Property from a Private Collection, Winnetka, Illinois

We are grateful for the research conducted by Susan Weininger, Professor Emerita, Roosevelt University. 

Provenance:
Mrs. Ruth Horwich, Chicago, until 2014

Exhibited:
Chicago, Illinois, University of Chicago, Renaissance Society, Hyde Park Collects: Hyde Park-Kenwood Centennial Exhibition, May 28 - June 15, 1962 (as Owls in Trees)
Chicago, Illinois, Hyde Park Art Center, Gertrude Abercrombie, A Retrospective Exhibition, January 28 - March 5, 1977, no. 59 (as Four Trees and erroneously catalogued as unsigned and undated)

Lot Essay:
Four Trees and Three Owls, 1950, depicts a bleak, moonlit landscape with four trees, owls in or on three of them. The artist frequently painted leafless trees and owls, as well as the moon, all of which had personal meaning. Her use of the same elements but in unique configurations contributed to the differing significance of each artwork. There are a number of compositions in which owls are situated in or on leafless trees, often with Abercrombie overseeing the scene as a director or teacher. These include, among others, Owl Trainer (School for Owls), 1945 (Private Collection), and Owl Trainer #2, 1947 (Private Collection). In the former, two small pink owls sit on the branches of the tree while a third peeks out from an opening in the trunk. Owls sometimes peer out of other enclosures, such as cracks in shells, as in Shell and Owl, 1970 (Private Collection).

Like many of the artist’s artworks from the late 1940s and into the 1950s, this example is meticulously executed. During this time, Abercrombie’s good friend, the artist John Wilde, encouraged her to paint more carefully and with more detail. Many of her paintings from this period bear out her diligence of this advice, including Four Trees and Three Owls, which is beautifully rendered and precisely composed to produce a unified whole. Abercrombie was also enormously productive during the early 1950s. She was recently divorced and remarried to a husband who was not an ideal provider, and she was concerned with generating income for her family. As part of this effort and because of her increasing popularity, the artist was the subject of five solo exhibitions and participated in twelve group shows between 1950 and 1952.

In Four Trees and Three Owls, the figure of Abercrombie is not present, but her moon (according to her, the moon, long associated with women, was hers) and the owl, linked to wisdom as well as darkness, stand in her absence. The juxtaposition of dark, represented by the three trees to the left, and light, symbolized by the pure white tree on the right, set under the bright moon, make this point. As in other works by the artist, the ambiguity or tension between these contrasting ideas exists in a seamless whole. Likewise, the captivating owls that can be glimpsed in the trees express not only mystery and enchantment, but Abercrombie’s characteristic wittiness. This charming, magical, and exquisitely rendered image represents the pure wisdom as well as the powerful magic that the artist attributed to herself and is full of both humor and gravity.

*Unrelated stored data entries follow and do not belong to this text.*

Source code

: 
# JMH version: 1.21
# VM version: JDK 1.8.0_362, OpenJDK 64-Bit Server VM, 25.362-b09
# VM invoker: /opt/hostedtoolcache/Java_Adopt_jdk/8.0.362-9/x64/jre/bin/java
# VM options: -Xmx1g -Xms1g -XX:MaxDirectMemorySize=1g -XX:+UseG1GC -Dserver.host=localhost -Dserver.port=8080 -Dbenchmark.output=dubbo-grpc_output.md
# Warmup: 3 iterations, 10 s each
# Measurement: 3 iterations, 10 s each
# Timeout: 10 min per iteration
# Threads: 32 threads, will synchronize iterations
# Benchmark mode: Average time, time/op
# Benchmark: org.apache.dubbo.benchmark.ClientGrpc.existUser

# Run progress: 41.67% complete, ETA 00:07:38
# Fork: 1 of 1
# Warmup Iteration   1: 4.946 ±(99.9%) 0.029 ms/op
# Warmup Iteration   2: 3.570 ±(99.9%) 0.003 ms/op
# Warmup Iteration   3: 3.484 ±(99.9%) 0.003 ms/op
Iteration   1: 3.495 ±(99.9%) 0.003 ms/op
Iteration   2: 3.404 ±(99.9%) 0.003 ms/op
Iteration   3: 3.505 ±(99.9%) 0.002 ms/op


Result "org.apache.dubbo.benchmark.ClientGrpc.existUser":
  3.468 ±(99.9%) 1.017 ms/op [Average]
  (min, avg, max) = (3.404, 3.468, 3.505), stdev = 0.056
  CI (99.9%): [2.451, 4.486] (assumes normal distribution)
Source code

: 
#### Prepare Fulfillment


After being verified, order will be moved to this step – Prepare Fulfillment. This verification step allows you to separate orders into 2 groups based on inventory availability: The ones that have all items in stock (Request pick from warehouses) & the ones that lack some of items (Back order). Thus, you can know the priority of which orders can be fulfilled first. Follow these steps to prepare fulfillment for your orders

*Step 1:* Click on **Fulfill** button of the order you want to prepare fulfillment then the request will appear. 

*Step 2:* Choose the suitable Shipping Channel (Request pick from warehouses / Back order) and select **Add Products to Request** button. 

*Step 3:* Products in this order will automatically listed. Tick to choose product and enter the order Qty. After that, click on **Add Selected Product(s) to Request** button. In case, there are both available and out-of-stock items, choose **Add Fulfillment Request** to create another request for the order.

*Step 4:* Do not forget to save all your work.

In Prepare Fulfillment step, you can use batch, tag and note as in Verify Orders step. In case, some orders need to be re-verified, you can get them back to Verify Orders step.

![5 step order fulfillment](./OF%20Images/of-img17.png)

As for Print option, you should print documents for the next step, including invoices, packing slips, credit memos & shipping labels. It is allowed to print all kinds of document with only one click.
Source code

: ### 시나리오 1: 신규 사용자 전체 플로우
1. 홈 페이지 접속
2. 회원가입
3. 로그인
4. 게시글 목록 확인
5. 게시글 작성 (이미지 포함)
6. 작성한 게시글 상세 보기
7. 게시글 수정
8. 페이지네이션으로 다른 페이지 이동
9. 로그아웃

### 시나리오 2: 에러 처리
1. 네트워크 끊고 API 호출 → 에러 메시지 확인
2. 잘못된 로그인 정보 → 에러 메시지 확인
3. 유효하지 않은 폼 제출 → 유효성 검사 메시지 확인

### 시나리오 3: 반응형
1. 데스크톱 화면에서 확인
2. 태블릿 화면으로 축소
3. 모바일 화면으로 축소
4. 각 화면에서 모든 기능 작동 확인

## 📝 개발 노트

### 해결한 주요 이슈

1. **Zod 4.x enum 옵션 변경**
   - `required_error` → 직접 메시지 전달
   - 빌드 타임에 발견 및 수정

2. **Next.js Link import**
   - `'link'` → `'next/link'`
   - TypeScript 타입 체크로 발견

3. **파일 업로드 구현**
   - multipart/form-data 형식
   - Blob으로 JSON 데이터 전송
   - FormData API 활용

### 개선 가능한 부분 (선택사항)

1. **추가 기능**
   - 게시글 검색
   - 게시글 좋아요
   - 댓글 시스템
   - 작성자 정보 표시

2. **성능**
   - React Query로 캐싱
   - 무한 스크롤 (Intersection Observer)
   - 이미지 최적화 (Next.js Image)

The present artwork was originally owned by Ruth Horwich, a Hyde Park resident. She was one of the founders of Chicago’s Museum of Contemporary Art, served on the 20th Century Painting and Sculpture Committee at the Art Institute of Chicago, and was chaired on the Hyde Park Art Center’s board for forty years. She and her husband Leonard had a large and significant collection of contemporary art, including many examples by Chicago artists. The inclusion of Abercrombie’s painting in a premier art collection of the time speaks to its importance, as well as to the artist herself.